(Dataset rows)
%%

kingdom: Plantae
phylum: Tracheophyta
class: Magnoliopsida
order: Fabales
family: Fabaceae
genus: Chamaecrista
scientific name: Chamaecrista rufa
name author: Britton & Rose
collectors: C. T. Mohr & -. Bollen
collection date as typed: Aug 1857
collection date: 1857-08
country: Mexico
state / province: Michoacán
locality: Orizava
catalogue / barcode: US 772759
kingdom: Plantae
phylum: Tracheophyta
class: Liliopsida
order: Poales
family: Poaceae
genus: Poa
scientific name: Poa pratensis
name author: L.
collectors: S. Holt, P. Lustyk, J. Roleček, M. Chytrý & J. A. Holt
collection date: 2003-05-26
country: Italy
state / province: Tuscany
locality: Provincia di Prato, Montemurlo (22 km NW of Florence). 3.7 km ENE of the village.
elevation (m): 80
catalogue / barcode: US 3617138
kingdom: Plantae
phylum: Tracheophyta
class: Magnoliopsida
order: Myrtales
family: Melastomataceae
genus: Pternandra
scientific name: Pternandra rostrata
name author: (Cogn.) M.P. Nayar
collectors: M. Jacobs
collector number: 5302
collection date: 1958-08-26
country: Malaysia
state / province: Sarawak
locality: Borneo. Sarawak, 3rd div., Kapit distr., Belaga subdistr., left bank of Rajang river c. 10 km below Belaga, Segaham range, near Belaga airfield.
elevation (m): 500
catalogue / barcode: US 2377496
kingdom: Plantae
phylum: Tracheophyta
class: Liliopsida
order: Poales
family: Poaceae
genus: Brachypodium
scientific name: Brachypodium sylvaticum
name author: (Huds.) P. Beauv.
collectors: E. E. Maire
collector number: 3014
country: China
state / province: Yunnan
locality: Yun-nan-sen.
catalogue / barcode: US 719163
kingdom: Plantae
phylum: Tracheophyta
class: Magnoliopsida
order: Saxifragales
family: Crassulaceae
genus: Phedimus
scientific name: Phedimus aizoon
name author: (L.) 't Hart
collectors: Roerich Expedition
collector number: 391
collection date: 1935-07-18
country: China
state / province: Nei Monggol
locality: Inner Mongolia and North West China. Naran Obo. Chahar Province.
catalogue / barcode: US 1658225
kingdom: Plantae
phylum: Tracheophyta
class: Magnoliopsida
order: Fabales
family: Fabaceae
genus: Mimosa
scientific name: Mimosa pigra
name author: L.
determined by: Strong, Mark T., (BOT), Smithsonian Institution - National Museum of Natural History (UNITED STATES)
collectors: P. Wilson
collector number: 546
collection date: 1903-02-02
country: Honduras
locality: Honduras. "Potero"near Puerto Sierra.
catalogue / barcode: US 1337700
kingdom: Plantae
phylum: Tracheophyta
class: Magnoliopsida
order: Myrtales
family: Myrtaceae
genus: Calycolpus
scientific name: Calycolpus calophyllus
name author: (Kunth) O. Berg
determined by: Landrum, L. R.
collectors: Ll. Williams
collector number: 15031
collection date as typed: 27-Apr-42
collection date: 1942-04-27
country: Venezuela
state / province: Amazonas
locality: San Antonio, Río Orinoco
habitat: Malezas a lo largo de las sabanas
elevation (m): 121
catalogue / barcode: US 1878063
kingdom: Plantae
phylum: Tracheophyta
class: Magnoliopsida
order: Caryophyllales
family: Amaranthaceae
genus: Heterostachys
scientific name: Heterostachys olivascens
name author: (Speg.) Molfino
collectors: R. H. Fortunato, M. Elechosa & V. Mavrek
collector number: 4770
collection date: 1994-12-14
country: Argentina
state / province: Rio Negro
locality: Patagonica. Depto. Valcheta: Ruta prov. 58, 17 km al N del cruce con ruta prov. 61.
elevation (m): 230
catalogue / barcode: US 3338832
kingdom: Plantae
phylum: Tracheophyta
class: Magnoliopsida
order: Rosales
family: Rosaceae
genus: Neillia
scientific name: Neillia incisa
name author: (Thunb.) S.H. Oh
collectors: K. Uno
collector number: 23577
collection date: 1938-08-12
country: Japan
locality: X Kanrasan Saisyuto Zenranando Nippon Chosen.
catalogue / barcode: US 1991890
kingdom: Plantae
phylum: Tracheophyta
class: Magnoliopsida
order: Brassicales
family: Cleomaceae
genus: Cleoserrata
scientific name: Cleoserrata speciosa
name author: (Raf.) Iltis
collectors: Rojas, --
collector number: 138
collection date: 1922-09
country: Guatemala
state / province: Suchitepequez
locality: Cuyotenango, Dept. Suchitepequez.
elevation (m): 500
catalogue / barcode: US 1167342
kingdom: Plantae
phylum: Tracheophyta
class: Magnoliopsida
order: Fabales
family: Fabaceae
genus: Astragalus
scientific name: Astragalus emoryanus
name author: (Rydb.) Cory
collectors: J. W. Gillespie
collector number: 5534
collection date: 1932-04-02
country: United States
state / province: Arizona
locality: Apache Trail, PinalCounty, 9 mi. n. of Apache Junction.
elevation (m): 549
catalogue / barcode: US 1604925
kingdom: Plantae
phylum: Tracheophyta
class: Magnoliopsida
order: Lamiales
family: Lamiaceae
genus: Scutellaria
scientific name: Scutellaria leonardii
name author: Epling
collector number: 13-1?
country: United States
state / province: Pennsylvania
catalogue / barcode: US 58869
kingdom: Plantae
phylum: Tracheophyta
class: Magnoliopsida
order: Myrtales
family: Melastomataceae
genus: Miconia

%%

* Goal of the exercise: Express the data from its start through the line with "state / province: Tuscany" as a two-column CSV headed field and value, with one row per entry. Put each field and each value in its own quoted cell and replace any line breaks with spaces.

* Exercise solution:
field,value
"kingdom:","Plantae"
"phylum:","Tracheophyta"
"class:","Magnoliopsida"
"order:","Fabales"
"family:","Fabaceae"
"genus:","Chamaecrista"
"scientific name:","Chamaecrista rufa"
"name author:","Britton & Rose"
"collectors:","C. T. Mohr & -. Bollen"
"collection date as typed:","Aug 1857"
"collection date:","1857-08"
"country:","Mexico"
"state / province:","Michoacán"
"locality:","Orizava"
"catalogue / barcode:","US 772759"
"kingdom:","Plantae"
"phylum:","Tracheophyta"
"class:","Liliopsida"
"order:","Poales"
"family:","Poaceae"
"genus:","Poa"
"scientific name:","Poa pratensis"
"name author:","L."
"collectors:","S. Holt, P. Lustyk, J. Roleček, M. Chytrý & J. A. Holt"
"collection date:","2003-05-26"
"country:","Italy"
"state / province:","Tuscany"